For Twitter's own good, though, I wish its founders and acolytes would tone down the revolutionary language. All the talk about Twitter as an aid to mass activism, a trusty friend during earthquakes, makes Twitter sound like the broccoli of social-networks. The high-minded rhetoric exacerbates Twitter's main problem—that people are confused about what to use it for—and obscures its main selling point, which is that it's a lot of fun. Twitter has become the best way to find interesting things or people online at any given instant. Everyone who's interested in news ought to be on it, and even people who aren't should give it a try. That's because it's great entertainment—following a good group of tweeters, like hanging out a well-attended party, is a terrific way to spend part of your day. That's enough of a reason to join it, even if you aren't helping to bring down Iran's dictatorship.

As I argued last year, Twitter is the most inscrutable of online services; despite its growth, a lot of people still find the idea of posting missives to the world both bizarre and frightening. Many—and perhaps most—of Twitter's registered users aren't very active on the site. The company is aware of this problem. "Twitter is too hard to use," Williams conceded in his talk. He put up a slide that captures Twitter's difficulty—an image of the Google search box after you type in the phrase, "I don't get." Google's second suggestion for that query is "I don't get Twitter." (The first is, "I don't get drunk I get awesome.")

• Problem 1
According to the passage about Twitter, what is Google's second suggestion after someone types "I don't get"?
• Problem 2
Extend the passage about Twitter, picking up after its last sentence.

Some records

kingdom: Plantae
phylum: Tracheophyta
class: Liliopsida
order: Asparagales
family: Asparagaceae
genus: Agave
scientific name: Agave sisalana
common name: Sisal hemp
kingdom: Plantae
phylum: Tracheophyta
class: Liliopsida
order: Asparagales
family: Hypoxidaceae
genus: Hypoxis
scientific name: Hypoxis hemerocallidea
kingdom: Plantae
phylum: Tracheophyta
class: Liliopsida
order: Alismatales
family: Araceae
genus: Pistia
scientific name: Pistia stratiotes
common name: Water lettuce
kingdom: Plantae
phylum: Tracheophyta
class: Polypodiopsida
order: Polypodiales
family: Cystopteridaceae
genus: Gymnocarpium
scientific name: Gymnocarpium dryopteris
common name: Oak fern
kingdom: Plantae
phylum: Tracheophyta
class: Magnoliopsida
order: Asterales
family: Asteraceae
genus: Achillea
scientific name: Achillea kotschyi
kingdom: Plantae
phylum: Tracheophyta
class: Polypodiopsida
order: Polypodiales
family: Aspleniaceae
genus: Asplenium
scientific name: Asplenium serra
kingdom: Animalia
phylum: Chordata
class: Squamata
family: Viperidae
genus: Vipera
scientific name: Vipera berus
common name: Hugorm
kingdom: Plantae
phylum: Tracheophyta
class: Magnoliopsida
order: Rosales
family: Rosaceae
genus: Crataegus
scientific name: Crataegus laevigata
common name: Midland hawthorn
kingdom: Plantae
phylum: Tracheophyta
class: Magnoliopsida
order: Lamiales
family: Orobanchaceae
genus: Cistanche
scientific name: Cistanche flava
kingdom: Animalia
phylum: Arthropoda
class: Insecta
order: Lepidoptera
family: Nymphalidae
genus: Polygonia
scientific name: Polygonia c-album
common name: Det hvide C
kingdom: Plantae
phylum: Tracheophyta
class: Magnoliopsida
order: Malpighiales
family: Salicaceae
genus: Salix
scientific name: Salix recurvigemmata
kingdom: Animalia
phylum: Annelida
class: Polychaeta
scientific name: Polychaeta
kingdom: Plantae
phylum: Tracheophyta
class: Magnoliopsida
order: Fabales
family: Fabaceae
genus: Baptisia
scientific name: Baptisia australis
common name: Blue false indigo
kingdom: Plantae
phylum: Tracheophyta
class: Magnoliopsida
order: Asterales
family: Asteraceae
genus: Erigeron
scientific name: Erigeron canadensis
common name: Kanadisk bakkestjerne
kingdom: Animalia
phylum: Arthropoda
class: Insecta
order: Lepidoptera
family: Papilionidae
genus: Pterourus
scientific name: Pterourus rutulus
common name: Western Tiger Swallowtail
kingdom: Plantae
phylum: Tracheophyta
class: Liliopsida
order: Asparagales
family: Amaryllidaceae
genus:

• Right answer 1
"I don't get Twitter."

• Right answer 2
Williams says that teaching people how to use Twitter is difficult because different people are looking for different things from the service. Journalists, politicians, and celebrities have taken to Twitter mainly for self-promotion: These people have a lot to say, and with its ego-stroking metrics on how your message ricochets around the Web, Twitter offers an unmatched vehicle for self-brand management. Twitter has also become a boon to marketers. Companies use it to promote products and monitor shifts in consumers' thoughts about brands (a recent study shows that Twitter can be used to predict how well a movie will do on its opening weekend based on mentions of the movie in tweets). Some people even use Twitter to get things done—to find a job, say, or in the hopes of finding redress for terrible customer service.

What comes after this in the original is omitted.